You can see how if we wake up late, skip our morning workout, down our café mocha, run around all day doing work, then come home to watching tv and lay in bed on our i-pads and i-phones, we are setting ourselves up for disaster. We are destroying the very hormones which allow us to fall asleep and more important have restful sleep. Individually these 5 sleep tips might not make a huge change, but if you implement all 5 sleep tips the synergy that occurs is transformational. Your sleep patterns and more importantly your health, will improve and your body will thank you for it. I know you can do it, so now turn off your screen and get started!

+---+

◆ **WORK ORDER**:
Could you write out the part of the sleep-tips passage that opens with "You can see" and closes with "and get started!", changing "café mocha" to "double espresso"?

(Absolute pixel coordinates)
+---+

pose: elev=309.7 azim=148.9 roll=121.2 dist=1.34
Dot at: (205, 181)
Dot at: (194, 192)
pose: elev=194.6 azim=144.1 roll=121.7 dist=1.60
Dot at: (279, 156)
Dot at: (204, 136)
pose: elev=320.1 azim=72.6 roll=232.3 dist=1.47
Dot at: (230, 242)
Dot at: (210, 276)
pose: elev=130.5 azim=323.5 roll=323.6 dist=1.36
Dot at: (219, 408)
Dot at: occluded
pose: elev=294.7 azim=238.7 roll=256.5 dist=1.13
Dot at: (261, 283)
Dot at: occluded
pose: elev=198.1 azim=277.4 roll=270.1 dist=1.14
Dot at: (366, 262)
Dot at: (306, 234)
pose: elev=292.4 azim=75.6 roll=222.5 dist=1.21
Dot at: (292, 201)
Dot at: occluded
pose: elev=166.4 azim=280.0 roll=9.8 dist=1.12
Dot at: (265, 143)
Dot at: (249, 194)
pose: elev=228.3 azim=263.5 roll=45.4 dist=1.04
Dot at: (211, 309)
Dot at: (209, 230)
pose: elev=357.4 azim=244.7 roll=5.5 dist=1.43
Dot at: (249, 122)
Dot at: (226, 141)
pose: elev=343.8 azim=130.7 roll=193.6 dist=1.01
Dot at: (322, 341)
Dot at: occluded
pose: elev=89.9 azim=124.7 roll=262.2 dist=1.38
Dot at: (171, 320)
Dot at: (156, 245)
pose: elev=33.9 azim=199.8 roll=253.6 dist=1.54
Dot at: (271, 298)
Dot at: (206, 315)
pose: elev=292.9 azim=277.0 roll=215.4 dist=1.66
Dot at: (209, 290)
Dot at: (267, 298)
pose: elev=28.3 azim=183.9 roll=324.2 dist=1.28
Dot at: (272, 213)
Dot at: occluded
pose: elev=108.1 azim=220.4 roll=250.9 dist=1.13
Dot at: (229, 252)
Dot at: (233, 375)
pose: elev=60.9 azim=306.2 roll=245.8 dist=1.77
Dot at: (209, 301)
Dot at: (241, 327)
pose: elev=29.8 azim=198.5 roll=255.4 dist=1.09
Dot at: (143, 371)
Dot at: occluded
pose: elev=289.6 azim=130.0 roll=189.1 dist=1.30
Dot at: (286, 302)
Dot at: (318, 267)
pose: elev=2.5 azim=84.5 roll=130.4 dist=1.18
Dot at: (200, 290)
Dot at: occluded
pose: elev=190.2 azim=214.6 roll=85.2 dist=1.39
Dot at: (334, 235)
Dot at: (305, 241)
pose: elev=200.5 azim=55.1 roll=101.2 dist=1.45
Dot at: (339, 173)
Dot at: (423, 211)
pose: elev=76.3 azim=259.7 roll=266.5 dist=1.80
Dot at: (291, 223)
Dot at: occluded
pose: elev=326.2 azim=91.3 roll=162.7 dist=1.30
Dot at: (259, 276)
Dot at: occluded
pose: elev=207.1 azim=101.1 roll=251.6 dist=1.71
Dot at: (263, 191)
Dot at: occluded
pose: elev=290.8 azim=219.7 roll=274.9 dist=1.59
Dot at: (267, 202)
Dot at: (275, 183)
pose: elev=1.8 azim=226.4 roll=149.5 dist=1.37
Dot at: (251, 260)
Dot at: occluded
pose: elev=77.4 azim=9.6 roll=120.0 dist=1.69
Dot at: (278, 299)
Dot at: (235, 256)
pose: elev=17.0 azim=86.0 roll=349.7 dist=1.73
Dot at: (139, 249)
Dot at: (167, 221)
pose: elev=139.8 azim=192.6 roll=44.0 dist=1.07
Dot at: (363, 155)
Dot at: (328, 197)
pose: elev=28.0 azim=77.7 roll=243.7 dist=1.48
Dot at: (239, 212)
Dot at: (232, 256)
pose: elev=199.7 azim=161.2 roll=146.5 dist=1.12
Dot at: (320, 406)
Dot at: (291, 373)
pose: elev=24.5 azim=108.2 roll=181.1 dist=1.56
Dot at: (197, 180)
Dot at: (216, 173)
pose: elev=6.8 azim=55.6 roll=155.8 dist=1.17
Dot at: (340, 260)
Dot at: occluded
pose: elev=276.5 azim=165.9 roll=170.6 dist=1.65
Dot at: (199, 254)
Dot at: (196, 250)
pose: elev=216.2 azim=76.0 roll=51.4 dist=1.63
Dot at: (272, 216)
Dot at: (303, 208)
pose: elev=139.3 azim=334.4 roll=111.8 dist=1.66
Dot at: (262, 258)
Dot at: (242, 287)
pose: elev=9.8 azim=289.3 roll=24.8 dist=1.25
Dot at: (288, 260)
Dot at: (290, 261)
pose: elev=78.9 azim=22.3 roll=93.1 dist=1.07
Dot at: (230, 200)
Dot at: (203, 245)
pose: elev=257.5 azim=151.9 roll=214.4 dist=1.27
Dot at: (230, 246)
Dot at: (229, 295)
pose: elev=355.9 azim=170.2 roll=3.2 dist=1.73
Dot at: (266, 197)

+---+

◆ **SOLUTION TO THE PROBLEM**:
You can see how if we wake up late, skip our morning workout, down our double espresso, run around all day doing work, then come home to watching tv and lay in bed on our i-pads and i-phones, we are setting ourselves up for disaster. We are destroying the very hormones which allow us to fall asleep and more important have restful sleep. Individually these 5 sleep tips might not make a huge change, but if you implement all 5 sleep tips the synergy that occurs is transformational. Your sleep patterns and more importantly your health, will improve and your body will thank you for it. I know you can do it, so now turn off your screen and get started!